Reuben Archer got up on stage with a Gibson guitar slung around him and was joined by his better half Sharon Marriott, who has a great voice on 'Baby That's The Way I Feel'. Then it was time for some Stampede as the band gave us 'Send Me Down An Angel' with audience participation and 'Moving On' before the side doors swung open and a trolley appeared with a giant guitar shaped birthday cake with a candle burning for every year of Reuben's life.
Ole Archer was gobsmacked and was truly surprised and seemed a little dazed by the whole evening. After blowing all the candles out in one big blow, he gave a very nice speech thanking friends old and new. He avoided the bumps but he got a great chorus of cheers from all the guests.
Archer then had to do some serious mingling as even more guests were arriving as the live music continued with Stuck It & See with some Cult and Thin Lizzy classics before Krusher went to work. Unfortunately for Krusher, he was playing to an almost empty room, although still supplying the perfect background soundtrack, as most guests being the drunkards that they are were now hovering around the hotel bar making a full nuisance of ourselves.
The intelligence of conversations was reaching very low levels as the level of alcoholic consumption was reaching an all time high. There was far too much man hugging going on before the hotel staff kindly advised everyone to return to the function room for some karaoke antics with Krusher.
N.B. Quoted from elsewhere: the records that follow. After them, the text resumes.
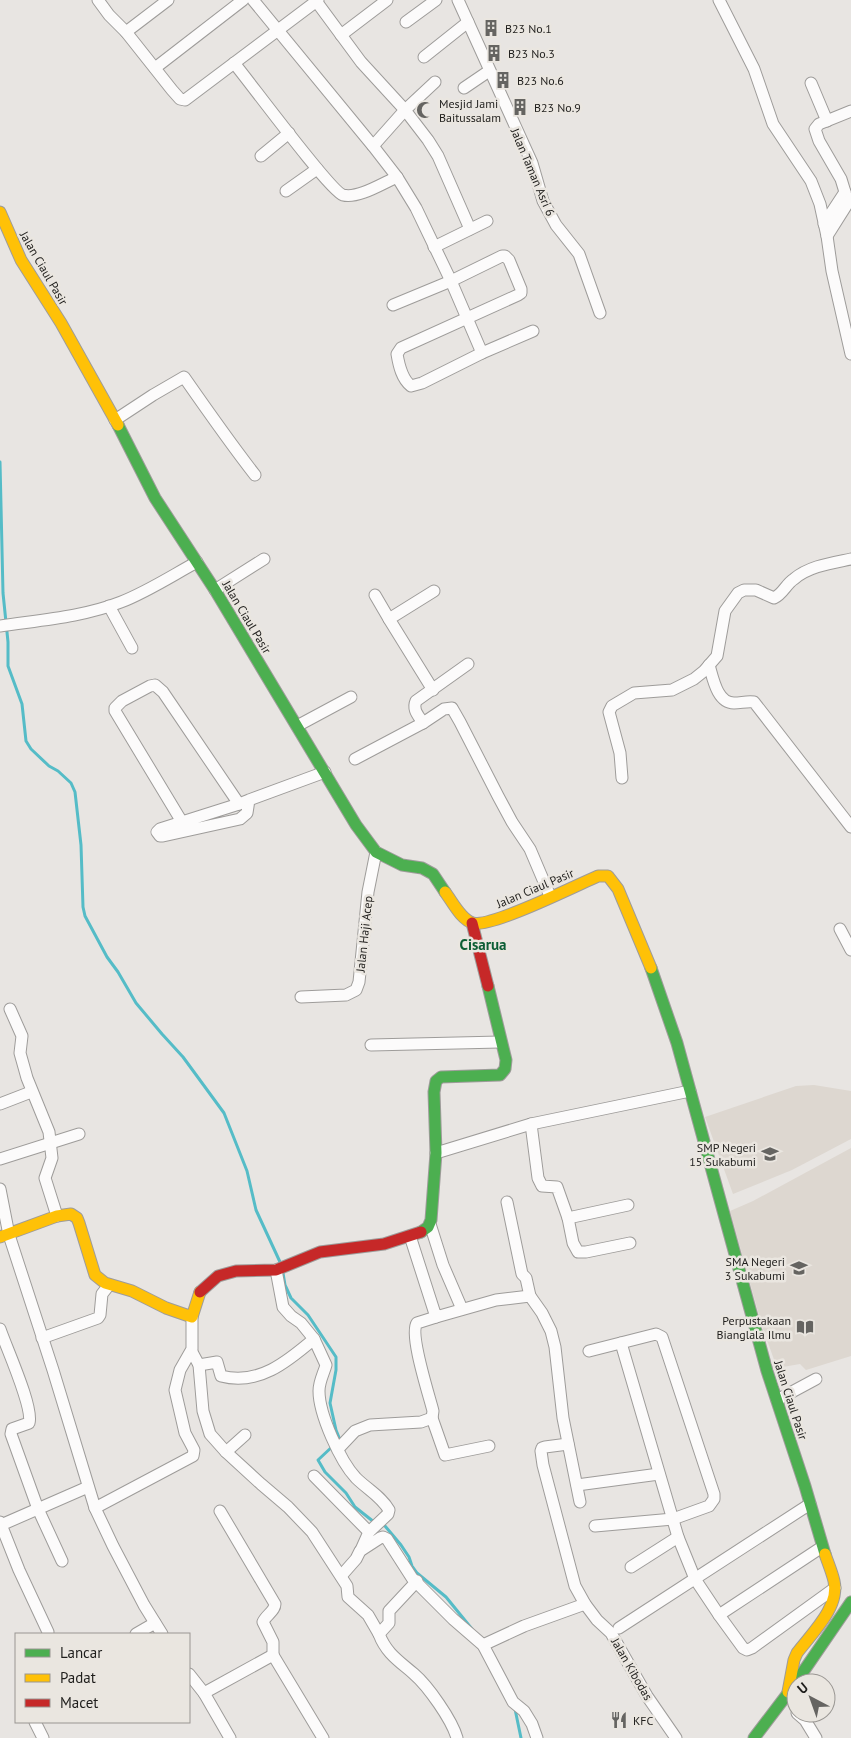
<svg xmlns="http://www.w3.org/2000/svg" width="851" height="1738" viewBox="0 0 851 1738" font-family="'PT Sans',sans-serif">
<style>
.built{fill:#ddd7d0}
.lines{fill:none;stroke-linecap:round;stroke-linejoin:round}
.stream{stroke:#55bcc7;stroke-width:3}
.street-casing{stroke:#9e9c9a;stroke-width:13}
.fast-casing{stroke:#9e9c9a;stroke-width:13}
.slow-casing{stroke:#9e9c9a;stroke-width:13}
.jam-casing{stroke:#9e9c9a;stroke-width:13}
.street{stroke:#fcfbfb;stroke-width:11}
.fast{stroke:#4caf50;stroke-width:11}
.slow{stroke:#ffc107;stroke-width:11}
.jam{stroke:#c62828;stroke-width:11}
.labels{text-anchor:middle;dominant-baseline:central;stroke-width:5;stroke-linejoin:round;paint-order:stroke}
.poi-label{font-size:12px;fill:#1f1e1c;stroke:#eae6e0;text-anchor:start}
.street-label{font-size:12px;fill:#1f1e1c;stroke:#eae6e0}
.quarter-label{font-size:15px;font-weight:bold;fill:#0c5e35;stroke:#eae6e0}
</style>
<rect width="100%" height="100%" fill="#e8e5e2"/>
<g class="built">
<path d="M814 1085 851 1091V1139L792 1170 733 1194 705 1117 796 1086Z"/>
<path d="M851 1148V1356L806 1370 800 1364 777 1368 762 1326 730 1211 753 1201Z"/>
</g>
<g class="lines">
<g class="stream">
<path d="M0 462 3 593 8 642V666L22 704 26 741 31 749 49 766 58 771 71 783 75 792 81 845 83 907 85 916 107 957 118 972 136 1003 162 1034 183 1057 224 1113 247 1171 256 1210 280 1262"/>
<path d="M283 1273 285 1285 291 1298 308 1315 336 1357V1370L330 1403 336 1430 340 1440 339 1441"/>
<path d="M334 1445 318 1460 325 1472 346 1493 355 1507 374 1522"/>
<path d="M380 1524 385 1526 401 1545 409 1557 412 1566 417 1573 446 1597 472 1629"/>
<path d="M515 1709 521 1738"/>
</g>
<g class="street-casing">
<g id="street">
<path d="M98 0 109 15 126 32 172 90 180 99 185 100 318 0"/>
<path d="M253 0 373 146 397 177 416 208 451 281 482 353"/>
<path d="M458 0 532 163 543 201 556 225 579 254 600 313"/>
<path d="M719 0 754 69 773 124 811 181 820 204 827 236 832 271 851 354"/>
<path d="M316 1 361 62 405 110 428 140 438 156 470 229"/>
<path d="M406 22 436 0"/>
<path d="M126 32 168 0"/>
<path d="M341 35 387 0"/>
<path d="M424 57 468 22"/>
<path d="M234 63C249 81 330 191 343 195 358 199 383 183 397 177"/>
<path d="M155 68 243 0"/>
<path d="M811 83 827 121"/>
<path d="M464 88 489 71"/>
<path d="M373 146 405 110 435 82"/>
<path d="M261 156 289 133"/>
<path d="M286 191 317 169"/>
<path d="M845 192 841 179 819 141 815 129 819 124 851 111"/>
<path d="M824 224 845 192"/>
<path d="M827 236 851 198"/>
<path d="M434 247 487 221"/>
<path d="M393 305 451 281 502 256H505L509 260 521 289V293L518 295 401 348 397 354C399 366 402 379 411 386L422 383 482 353 533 331"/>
<path d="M115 420 153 395 184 377C207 410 230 443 255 475"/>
<path d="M215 590 264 559"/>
<path d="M375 595 389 619"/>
<path d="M109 606 132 648"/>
<path d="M0 626C40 620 83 617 121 602 147 592 173 575 197 562"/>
<path d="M709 665C713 678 717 703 734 703 741 703 747 701 754 702L851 827"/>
<path d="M433 690 389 619 434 591"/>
<path d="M423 723C419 716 412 710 416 701L468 664"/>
<path d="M297 726 351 697"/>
<path d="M355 759 423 723 444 709 452 708 460 722 498 796 512 822 530 849 550 896"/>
<path d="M622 778 620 753 609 712 612 706 634 693 672 690 694 679 704 671 717 656 725 611 738 593 744 590H756L774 598C783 594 786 584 794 579 809 566 832 563 851 559"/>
<path d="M249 800 247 813 240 819 163 836H160L157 832 160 829 239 804 249 800 325 772"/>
<path d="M182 822 115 711V708L122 701 150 686 155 685 163 692 239 804"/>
<path d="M840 929 851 950"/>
<path d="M301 997 346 995 356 990 359 982 368 892 376 852"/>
<path d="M10 1009 22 1036 20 1053 27 1078 49 1132 52 1158 45 1178 57 1216"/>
<path d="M371 1045 500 1042"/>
<path d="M0 1104 31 1092"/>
<path d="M531 1124 538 1178 542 1186 557 1187 568 1218 628 1205"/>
<path d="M436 1153 531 1124 690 1091"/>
<path d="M0 1159 79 1134"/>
<path d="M0 1189 9 1235 53 1370 95 1508 113 1546 144 1605 162 1634"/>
<path d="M507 1202 522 1274 526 1278 530 1296"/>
<path d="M568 1218 573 1243 578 1252H586L630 1243"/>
<path d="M430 1224 443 1265 462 1309"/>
<path d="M410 1236 436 1317 496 1300 530 1296 542 1313 551 1331 555 1347 563 1418 580 1502"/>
<path d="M0 1329C6 1347 34 1408 29 1423L12 1429 11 1434 38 1509 62 1561"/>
<path d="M42 1338 98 1318 100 1315 102 1294 109 1285"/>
<path d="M314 1339 326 1365C324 1373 319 1381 319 1391 319 1414 340 1461 356 1478 367 1489 381 1496 389 1510L388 1514 369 1532 361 1550"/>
<path d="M621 1343 678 1537 691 1569 695 1579 719 1615 743 1648 747 1650 752 1648 835 1588"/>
<path d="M589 1351 656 1334 662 1337 714 1494V1499L709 1506 673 1519 595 1526"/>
<path d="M192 1352 199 1365 203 1411 210 1434 226 1452 261 1484 288 1507 312 1532 347 1586 348 1597 368 1615 379 1634"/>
<path d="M199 1365 217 1362 221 1376C258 1386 287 1362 314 1339L301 1323 291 1316 283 1307 276 1270"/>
<path d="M777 1400 816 1379"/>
<path d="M432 1418 445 1455 489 1446"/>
<path d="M568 1444 545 1447 542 1448 541 1451 543 1465 575 1586 585 1604 597 1620 611 1633 647 1696 676 1738"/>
<path d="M338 1449 355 1431 370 1425 421 1422 432 1418 433 1411C429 1395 409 1334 417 1323L436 1317"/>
<path d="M226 1452 245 1435"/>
<path d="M314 1476 369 1532"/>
<path d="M577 1485 659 1474"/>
<path d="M95 1508 193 1456 194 1450 185 1433 175 1390 180 1370 192 1349V1317"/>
<path d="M220 1511 275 1604C275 1611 266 1615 263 1622L273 1642V1655"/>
<path d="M0 1522 19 1570 48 1632"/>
<path d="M1 1525 88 1487"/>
<path d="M631 1567 678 1537"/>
<path d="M341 1576 356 1559 360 1551 380 1538 383 1537 387 1539 412 1578 453 1619 483 1645 513 1702 524 1711 532 1724 537 1738"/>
<path d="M417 1581 389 1611V1623L379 1634C386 1653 399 1661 414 1674 428 1686 452 1720 457 1738"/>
<path d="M719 1615 822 1547"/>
<path d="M619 1628 810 1504"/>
<path d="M136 1634 155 1623"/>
<path d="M483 1645 524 1626 585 1604"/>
<path d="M189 1674 204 1693 273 1655 323 1738"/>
<path d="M204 1693 230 1738"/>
<path d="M797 1713 805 1720 816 1738"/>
<path d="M35 1722 43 1738"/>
</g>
</g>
<g class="fast-casing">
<g id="fast">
<path d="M118 425 155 498 215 590 356 825 376 852 402 865 422 868 433 874 445 892"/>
<path d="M651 968 677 1043 767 1371 805 1486 825 1554"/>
<path d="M421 1232 428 1227 431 1220 436 1153 434 1092 436 1081 441 1077 500 1075 505 1069 506 1060 488 986"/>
<path d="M754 1738 792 1688 851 1602"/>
</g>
</g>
<g class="slow-casing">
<g id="slow">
<path d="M0 212 21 260 61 323 118 425"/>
<path d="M445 892C452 901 461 920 473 923 491 928 577 885 598 876H608L618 889 651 968"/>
<path d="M0 1237 57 1216 71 1214 77 1218 79 1223 95 1275 105 1283 132 1291 166 1308 192 1317 200 1292"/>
<path d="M788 1692 794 1660 797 1653C812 1633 840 1607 834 1581 832 1572 828 1563 825 1554"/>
</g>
</g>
<g class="jam-casing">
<g id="jam">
<path d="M472 923 488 986"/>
<path d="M200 1292 218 1276 236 1271 276 1270 320 1252 384 1244 421 1232"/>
</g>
</g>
<use href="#street" class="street"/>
<use href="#fast" class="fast"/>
<use href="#slow" class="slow"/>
<use href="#jam" class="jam"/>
</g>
<defs>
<g id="building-bare" transform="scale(1.35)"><path d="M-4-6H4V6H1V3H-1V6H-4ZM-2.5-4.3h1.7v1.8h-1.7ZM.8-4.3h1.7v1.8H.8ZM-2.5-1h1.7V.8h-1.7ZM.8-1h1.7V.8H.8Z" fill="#656461" stroke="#eae6e0" stroke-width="2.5" paint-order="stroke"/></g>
<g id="mosque-bare" transform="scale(1.35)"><path d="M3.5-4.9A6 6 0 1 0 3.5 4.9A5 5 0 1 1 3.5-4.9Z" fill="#656461" stroke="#eae6e0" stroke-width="2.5" paint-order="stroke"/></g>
<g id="school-bare" transform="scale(1.35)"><path d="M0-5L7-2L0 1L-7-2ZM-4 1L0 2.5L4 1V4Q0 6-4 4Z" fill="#656461" stroke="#eae6e0" stroke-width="2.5" paint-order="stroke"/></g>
<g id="library-bare" transform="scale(1.35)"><path d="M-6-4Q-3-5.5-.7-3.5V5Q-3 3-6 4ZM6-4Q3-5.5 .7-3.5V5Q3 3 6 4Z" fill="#656461" stroke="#eae6e0" stroke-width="2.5" paint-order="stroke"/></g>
<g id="restaurant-bare" transform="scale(1.35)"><path d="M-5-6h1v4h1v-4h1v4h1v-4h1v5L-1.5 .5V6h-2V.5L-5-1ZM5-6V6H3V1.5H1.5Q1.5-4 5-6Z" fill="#656461" stroke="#eae6e0" stroke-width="2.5" paint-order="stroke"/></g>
</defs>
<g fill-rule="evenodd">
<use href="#building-bare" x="491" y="28"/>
<use href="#building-bare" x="494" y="53"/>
<use href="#building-bare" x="503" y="80"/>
<use href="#building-bare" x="520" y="107"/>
<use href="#mosque-bare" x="425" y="110"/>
<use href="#school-bare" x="770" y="1154"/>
<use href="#school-bare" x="799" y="1268"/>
<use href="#library-bare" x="805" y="1327"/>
<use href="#restaurant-bare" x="619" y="1720"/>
</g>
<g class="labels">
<g class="poi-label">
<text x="505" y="28">B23 No.1</text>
<text x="508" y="53">B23 No.3</text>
<text x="517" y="80">B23 No.6</text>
<text x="439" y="103">Mesjid Jami<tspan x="439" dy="14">Baitussalam</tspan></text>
<text x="534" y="107">B23 No.9</text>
<text x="756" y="1147" text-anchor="end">SMP Negeri<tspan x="756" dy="14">15 Sukabumi</tspan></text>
<text x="785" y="1261" text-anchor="end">SMA Negeri<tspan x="785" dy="14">3 Sukabumi</tspan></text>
<text x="791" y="1320" text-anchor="end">Perpustakaan<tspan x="791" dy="14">Bianglala Ilmu</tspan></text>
<text x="633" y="1720">KFC</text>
</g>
<g class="street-label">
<text transform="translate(533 172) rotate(67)">Jalan Taman Asri 6</text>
<text transform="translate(44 268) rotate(60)">Jalan Ciaul Pasir</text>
<text transform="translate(247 617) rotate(59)">Jalan Ciaul Pasir</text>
<text transform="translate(535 888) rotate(-23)">Jalan Ciaul Pasir</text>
<text transform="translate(364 934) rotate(-84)">Jalan Haji Acep</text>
<text transform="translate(791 1400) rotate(72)">Jalan Ciaul Pasir</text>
<text transform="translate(632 1669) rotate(60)">Jalan Kibodas</text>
</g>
<g class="quarter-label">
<text x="483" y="944">Cisarua</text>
</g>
</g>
<rect x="15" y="1633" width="175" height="90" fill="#eae6e0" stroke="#999692"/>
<rect x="25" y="1649" width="25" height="8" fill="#4caf50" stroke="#999692"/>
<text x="60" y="1658" font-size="15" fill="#1f1e1c">Lancar</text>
<rect x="25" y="1674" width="25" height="8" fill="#ffc107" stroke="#999692"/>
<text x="60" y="1683" font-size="15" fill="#1f1e1c">Padat</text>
<rect x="25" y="1699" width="25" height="8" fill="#c62828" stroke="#999692"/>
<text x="60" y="1708" font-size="15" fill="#1f1e1c">Macet</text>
<g transform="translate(811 1698) rotate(319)"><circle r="24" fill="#eae6e0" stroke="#999692"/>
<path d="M0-4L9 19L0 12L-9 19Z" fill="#656461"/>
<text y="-8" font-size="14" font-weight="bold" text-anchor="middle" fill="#1f1e1c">U</text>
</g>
</svg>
Well that's the official line.
There are many stories I could repeat on here but I will not to protect the guilty.
No party would be complete without some Cat Scratch Fever antics in the car park and the tip toeing of feet walking into the wrong rooms at night time but what happens in Wolverhampton stays in Wolverhampton, boozers.
More laughs and giggles were shared over the breakfast table as stories of the night unfolded. Reports were coming in of Reuben Archer's neighbours being awoken early at 5.00am by the milkman only to find it was Archer returning home with the clanking of a thousand bottles.
I never knew so much could fun be had at a Novotel. As Krusher Joule would say himself, it was Rock Hard, Rock Heavy, Rock Animal.